Since its initial description by Han et al., the LIFT-Plug has been evaluated several times. This method has shown better healing results than either of the two techniques alone. Indeed, success rates after anal plug placement or LIFT vary from 20% to 86.7% [7] [9] [10] [11] [12] and 40% to 95% [13] - [18] respectively, depending on the study. High recurrence rates are high and range from 0% to 26.3% [11] [12] and 6.4% to 28% [19] [20] [21] [22] for anal plug and LIFT respectively. Moreover, these results seem to deteriorate over time [32]. The LIFT-Plug gives better results with cure rates of 94% - 96.5% and minimal recurrence [17] [18] [24] [25]. However, Tan et al. found a success rate of 68.8% with an average delay of 3 weeks between surgery and diagnosis of failure [26]. In our study, the LIFT-Plug has a 100% cure rate and no recurrence at 6 months follow-up. However, this follow-up time is much shorter than that of many authors [11] [14] [16] [18] [24], and when we know that the results fade with time [32]. Indeed, Eduardo and al found a median time to recurrence of 24.8 weeks after inter-sphincter ligation [16]. In addition, patients with specific fistulas, other anal lesions, or defects that could impede the healing process were excluded. Two studies comparing LIFT with LIFT-Plug found a statistically significant higher success rate with the LIFT-Plug technique and a shorter healing time, despite a longer operative time [17] [18]. The average operating time in our series was 55.2 minutes, which is longer than the 17 to 28.5 minutes of other authors [17] [23] [24] [25]. The LIFT-Plug is a new technique in our therapeutic arsenal and therefore requires more learning. The average time to healing was 63.2 days.
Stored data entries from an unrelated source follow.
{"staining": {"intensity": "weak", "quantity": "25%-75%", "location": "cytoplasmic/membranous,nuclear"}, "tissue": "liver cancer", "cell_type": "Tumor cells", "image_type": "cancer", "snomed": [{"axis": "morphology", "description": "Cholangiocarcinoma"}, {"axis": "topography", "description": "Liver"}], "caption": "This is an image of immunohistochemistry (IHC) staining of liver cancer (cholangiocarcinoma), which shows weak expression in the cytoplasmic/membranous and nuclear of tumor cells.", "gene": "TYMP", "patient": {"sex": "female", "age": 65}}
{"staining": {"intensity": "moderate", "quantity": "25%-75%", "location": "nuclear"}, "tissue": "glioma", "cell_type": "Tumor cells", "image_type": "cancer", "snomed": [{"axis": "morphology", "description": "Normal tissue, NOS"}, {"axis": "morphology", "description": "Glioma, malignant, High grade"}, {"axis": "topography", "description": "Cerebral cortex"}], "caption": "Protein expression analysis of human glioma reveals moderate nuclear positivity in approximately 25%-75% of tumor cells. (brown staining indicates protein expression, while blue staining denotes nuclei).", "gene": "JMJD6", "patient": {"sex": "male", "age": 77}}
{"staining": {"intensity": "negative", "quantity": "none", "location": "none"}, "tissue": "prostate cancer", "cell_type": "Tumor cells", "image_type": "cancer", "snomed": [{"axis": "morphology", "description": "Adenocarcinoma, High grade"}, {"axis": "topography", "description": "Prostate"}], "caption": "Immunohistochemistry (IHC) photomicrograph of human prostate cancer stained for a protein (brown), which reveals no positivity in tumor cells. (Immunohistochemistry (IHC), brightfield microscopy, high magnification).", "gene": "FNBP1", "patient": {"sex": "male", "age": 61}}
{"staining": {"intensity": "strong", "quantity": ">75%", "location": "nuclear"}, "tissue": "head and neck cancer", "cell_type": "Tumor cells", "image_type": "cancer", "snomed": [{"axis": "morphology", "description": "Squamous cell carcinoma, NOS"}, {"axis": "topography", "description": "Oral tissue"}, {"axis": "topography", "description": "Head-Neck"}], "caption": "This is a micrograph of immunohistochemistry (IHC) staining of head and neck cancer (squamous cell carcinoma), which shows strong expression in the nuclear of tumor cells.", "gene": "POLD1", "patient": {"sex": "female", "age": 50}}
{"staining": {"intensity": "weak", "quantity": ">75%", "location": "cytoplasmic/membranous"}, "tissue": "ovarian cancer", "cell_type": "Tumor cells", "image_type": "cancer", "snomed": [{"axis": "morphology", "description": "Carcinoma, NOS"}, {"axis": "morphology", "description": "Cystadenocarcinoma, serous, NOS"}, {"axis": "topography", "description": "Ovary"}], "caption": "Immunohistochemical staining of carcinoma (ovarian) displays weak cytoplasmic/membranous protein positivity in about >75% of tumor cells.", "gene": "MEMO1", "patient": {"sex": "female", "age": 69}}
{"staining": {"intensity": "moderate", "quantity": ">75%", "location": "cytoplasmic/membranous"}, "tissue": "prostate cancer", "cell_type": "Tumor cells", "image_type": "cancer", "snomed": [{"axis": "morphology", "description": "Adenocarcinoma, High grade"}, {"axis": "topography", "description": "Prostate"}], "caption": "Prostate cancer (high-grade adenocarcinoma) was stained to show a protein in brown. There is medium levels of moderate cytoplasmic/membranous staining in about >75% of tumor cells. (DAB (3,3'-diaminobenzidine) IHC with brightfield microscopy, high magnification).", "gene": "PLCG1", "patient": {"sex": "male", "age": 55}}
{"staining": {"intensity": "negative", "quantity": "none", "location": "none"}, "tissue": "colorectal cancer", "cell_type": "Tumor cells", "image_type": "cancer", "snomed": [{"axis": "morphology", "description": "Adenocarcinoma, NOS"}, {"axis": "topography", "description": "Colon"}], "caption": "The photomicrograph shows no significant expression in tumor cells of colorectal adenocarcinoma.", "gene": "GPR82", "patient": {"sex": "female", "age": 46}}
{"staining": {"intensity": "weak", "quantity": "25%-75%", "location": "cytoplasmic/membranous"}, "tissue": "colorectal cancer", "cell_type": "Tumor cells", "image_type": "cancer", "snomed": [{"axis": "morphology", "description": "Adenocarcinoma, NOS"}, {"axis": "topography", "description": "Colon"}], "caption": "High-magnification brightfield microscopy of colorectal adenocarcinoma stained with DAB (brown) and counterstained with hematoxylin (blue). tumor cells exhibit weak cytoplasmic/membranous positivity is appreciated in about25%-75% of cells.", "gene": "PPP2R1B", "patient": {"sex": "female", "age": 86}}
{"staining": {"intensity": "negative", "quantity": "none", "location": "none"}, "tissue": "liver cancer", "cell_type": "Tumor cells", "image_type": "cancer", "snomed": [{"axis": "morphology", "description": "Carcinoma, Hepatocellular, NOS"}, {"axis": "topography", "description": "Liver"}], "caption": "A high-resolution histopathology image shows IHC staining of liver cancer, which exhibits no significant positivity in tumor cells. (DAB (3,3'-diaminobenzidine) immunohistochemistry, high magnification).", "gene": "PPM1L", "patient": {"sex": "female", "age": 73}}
It was 4 weeks for Cianci et al. after LIFT [13]. It is much shorter after LIFT-Plug [17] [18] [23] [24] [25]. This high healing time in our study could be explained by the material used, which does not have the cell repopulation and revascularisation properties of conventional materials. In addition, it has an anti-adherent face which would delay its incorporation into the host tissue.

Preservation of continence remains a major goal in the treatment of anal fistula. While conventional techniques may result in unacceptable levels of incontinence in some cases [1] [2] [3] [4] [5], sphincter-sparing techniques, by preserving the sphincters, have minimal impact on continence. For example, fibrin sealant injection, anal plug and LIFT have very little impact on continence [12] [14] [20] [21] [33]. The LIFT-Plug, as well as the LIFT and anal plug, preserve the sphincters and thus the continence of the patients. Three of our patients presented with transient gas incontinence and none of the patients presented with continence problems at the end of the 6-month follow-up. Compared with LIFT and LIFT-Plug, these results are similar [14] [17] [20] [21] [23] [24] [26].

No major adverse events were noted. However, a significant proportion of our patients (60.7%) presented with tingling that regressed spontaneously. No cases of intolerance or infection of the plug were recorded, apart from the delay in healing already mentioned. In contrast to our series, several authors have reported cases of spontaneous expulsion of the plug, often signifying failure of the procedure [11] [24] [33]. However, these promising results need to be followed up for a long time in order to consolidate the effectiveness of our procedure and to confirm the safety of our anal plug.

5. Conclusion

The LIFT-Plug is a simple, and effective technique for the treatment of high anal fistula without major impairment of continence despite delayed healing. The adapted two-sided prosthesis is a good alternative to the conventional anal plug. It is very well tolerated but a significant amount of time is needed to validate these results.

Conflicts of Interest

The authors declare no conflicts of interest regarding the publication of this paper.